Dorgo tardó en contestar. Explicarle a un hombre en un carruaje lo que realmente era habría sido más largo que mentir.
-Pronto, muy pronto. Nuestros mejores hombres se preparan en el este, mientras un regimiento se arma en el sur…
Ni había entendido sus propias palabras. Casi se le escapa una risotada al ver la cara de satisfacción del hombre de las lentes.
-Yo no he visto ninguna guerra -dijo el otro viajero, denotando una voz grave y ronca-. Vengo de los límites de los humanos, donde empieza el territorio de los negros, y no he visto nada parecido a una Resistencia…

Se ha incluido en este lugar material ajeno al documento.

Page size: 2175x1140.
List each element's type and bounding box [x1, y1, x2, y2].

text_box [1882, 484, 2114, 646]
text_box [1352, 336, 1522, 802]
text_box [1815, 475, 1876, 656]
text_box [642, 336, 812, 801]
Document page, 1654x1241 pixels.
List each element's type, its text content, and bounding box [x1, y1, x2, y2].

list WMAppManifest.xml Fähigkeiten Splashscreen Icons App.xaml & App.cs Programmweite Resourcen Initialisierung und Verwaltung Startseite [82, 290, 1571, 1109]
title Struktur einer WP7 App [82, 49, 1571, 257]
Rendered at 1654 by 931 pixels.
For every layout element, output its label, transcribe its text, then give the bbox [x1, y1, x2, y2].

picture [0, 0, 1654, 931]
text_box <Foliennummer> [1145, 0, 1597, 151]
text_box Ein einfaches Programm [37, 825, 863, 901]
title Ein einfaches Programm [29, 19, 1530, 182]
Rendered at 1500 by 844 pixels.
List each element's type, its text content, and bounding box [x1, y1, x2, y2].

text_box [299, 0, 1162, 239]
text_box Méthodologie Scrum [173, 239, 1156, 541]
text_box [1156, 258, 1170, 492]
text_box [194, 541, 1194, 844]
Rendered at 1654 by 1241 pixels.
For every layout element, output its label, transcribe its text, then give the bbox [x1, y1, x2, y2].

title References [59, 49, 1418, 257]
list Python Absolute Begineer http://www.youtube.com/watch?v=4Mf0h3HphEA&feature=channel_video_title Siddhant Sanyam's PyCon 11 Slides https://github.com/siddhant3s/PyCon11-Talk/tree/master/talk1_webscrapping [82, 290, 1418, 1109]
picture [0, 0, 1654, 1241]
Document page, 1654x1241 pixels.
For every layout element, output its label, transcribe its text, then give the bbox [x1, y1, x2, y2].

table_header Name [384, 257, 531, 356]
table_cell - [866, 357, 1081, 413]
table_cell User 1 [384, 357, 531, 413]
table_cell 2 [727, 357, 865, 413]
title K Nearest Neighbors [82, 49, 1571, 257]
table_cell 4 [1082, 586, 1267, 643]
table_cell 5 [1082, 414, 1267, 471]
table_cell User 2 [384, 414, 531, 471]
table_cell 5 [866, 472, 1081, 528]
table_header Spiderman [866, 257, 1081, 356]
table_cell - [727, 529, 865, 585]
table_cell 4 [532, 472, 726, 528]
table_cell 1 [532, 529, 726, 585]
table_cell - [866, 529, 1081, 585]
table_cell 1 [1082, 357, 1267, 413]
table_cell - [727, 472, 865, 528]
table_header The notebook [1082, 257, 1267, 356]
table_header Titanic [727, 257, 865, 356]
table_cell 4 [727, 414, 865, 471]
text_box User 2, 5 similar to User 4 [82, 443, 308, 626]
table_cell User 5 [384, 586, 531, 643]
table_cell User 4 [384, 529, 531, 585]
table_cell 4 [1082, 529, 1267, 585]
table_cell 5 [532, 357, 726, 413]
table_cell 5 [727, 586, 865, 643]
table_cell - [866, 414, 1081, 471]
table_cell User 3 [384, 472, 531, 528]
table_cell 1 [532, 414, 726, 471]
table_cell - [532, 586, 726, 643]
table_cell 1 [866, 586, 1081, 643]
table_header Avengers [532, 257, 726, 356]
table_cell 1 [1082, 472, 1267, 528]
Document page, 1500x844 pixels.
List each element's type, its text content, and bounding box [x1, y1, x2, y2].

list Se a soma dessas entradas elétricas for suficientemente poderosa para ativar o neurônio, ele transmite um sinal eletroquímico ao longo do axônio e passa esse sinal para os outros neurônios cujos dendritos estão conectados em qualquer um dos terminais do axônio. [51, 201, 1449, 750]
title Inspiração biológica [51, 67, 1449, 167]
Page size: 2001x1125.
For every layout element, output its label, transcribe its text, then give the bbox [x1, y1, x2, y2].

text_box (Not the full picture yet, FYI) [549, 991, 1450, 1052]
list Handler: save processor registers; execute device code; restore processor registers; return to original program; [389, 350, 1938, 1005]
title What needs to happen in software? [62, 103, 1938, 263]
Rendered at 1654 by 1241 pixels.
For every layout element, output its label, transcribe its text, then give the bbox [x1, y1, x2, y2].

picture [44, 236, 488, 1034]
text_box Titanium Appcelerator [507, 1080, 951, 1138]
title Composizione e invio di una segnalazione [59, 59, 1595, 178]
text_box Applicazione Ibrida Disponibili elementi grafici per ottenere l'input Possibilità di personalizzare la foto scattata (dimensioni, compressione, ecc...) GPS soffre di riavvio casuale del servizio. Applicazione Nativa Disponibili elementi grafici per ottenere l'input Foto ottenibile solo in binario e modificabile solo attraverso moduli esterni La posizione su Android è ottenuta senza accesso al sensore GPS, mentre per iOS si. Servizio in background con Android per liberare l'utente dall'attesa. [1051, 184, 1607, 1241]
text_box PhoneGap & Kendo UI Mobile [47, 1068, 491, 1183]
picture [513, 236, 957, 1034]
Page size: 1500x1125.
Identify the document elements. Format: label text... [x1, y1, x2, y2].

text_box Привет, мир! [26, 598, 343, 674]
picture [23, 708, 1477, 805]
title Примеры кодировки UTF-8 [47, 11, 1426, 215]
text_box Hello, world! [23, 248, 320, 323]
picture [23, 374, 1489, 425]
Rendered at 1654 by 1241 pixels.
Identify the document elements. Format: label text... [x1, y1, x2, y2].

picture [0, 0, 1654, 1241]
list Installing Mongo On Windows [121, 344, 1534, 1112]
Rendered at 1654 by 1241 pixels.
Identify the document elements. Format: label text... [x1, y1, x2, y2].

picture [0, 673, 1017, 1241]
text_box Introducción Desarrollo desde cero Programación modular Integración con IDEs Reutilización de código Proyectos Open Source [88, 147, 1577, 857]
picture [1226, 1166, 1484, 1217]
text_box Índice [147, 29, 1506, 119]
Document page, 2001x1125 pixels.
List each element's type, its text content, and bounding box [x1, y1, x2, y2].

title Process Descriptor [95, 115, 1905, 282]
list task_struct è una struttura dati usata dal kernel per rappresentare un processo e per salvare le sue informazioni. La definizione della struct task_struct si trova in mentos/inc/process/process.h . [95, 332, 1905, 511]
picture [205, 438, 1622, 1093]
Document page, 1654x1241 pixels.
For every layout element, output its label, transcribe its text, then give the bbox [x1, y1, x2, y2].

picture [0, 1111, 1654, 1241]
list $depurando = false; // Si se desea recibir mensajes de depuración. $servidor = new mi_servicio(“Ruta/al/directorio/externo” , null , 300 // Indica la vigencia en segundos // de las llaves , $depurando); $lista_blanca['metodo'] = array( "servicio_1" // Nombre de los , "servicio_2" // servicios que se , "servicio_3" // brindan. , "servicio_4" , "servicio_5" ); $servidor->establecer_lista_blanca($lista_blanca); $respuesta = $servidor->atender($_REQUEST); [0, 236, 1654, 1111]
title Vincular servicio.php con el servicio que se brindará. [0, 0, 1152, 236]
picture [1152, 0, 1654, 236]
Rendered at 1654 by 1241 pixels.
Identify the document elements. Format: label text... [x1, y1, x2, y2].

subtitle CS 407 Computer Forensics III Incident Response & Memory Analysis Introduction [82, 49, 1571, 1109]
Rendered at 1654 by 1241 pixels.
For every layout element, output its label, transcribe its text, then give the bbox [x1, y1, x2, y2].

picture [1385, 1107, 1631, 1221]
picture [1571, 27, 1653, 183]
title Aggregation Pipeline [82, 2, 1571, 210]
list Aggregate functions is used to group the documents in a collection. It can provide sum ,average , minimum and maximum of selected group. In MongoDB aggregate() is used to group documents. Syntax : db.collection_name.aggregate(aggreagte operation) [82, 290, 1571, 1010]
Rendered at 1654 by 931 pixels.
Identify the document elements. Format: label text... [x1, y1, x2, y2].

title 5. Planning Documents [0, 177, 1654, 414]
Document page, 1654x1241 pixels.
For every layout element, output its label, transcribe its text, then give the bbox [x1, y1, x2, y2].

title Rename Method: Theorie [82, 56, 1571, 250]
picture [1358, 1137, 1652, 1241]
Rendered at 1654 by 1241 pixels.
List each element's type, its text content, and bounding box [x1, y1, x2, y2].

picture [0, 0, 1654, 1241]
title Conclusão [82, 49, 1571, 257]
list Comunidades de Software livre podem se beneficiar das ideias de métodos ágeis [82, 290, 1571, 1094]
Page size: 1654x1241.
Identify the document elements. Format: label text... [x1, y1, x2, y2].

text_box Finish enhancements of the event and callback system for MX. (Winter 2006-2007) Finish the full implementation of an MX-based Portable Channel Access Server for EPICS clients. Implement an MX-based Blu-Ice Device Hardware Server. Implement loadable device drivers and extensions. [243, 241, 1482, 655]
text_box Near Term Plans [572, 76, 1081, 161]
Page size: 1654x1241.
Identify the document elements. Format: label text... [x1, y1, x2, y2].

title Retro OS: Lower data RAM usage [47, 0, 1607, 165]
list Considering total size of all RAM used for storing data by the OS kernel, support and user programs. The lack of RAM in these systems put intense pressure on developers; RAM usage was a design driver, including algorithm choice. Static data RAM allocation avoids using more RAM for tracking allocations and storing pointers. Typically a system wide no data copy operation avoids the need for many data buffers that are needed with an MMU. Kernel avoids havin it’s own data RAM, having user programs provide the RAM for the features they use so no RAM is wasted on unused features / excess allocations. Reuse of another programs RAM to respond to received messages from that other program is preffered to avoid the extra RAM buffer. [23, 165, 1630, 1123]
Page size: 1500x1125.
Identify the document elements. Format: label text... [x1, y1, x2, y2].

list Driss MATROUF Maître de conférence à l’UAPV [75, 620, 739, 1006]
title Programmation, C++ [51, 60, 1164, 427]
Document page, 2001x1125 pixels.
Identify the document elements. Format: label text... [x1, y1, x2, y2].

Su voz sonaba dirigente. El hombre de las lentes estaba tan sorprendido como Dorgo al escuchar aquella voz tan sonora diciendo la auténtica verdad de las cosas.
-Pero… ¿Y los niños de los orfanatos? -dijo el hombre de las lentes tras un breve silencio-. Los han mandado todos a los cuarteles. Algo debe estar pasando para que el Gobierno decida algo semejante.
El hombre se encogió de hombros.
-Yo sólo digo lo que he visto, no sé más -y retornó su fría mirada hacia la ventanilla.
Valiente sinceridad, pensó Dorgo. Él habría podido añadir que en realidad el Gobierno tan solo quería meter el miedo a las masas antes de decidir qué hacer para que no entrara aquella palabra extraña llamada Democracia entre ellos. Los miró con lástima. Eran tan solo dos campesinos, que ni se imaginaban el poder que tenían personas como el Conde de Órobor. Sería difícil, o más bien imposible, luchar contra aquellos grandes dirigentes que tenían todo el poder que quisieran entre sus manos. ¿Qué podían hacer ellos? Un pescador, un profesor de escuela y un mercenario borracho metidos dentro de un carruaje hablando sobre verdades y mentiras. No podían cambiar nada. Tal y como lo veía Dorgo, no quedaba mucho para que tuvieran que rendir pleitesía al Conde, quisieran o no.
El solo pensamiento de aquello, le hacía querer beber más.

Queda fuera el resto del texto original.